The Obama administration will not move immediately to place an ambassador in Cuba but will name Jeffrey DeLaurentis, the career diplomat who has headed its diplomatic mission in Havana since last summer, as charge d’affaires, the State Department said Monday.
DeLaurentis will be the “senior most official” at the embassy, which the administration said last week will open on July 20, a department statement said. Cuba, which will open its U.S. Embassy in Washington on the same day, has not indicated when it will name an ambassador.
The openings will come seven months after President Obama and Cuban President Raúl Castro simultaneously announced their intentions to reestablish diplomatic ties, following nearly two years of secret talks. On Wednesday, after four rounds of negotiations over the parameters for their diplomatic missions, the two leaders exchanged letters setting the date.

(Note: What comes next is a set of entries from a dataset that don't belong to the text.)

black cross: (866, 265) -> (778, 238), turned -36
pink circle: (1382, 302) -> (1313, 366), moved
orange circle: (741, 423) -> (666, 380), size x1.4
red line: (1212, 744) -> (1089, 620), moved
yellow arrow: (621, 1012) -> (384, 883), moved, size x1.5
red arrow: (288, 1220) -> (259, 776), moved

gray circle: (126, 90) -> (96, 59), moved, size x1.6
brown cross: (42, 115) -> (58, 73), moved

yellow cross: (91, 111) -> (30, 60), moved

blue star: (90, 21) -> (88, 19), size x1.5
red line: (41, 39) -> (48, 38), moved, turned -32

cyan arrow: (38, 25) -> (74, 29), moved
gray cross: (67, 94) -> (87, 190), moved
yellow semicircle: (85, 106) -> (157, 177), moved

Some congressional critics of the opening, including Sens. Marco Rubio (R-Fla.) and Ted Cruz (R-Tex.), both presidential hopefuls, have said they will oppose any Obama nominee as ambassador to Cuba.
The State Department emphasized that restrictions on U.S. citizen travel to Cuba and the economic embargo remain in place and can be lifted only by Congress. The statement also said that the United States will continue implementing the 1966 Cuban Adjustment Act, which allows any Cuban citizen in the United States to apply for permanent residency after one year.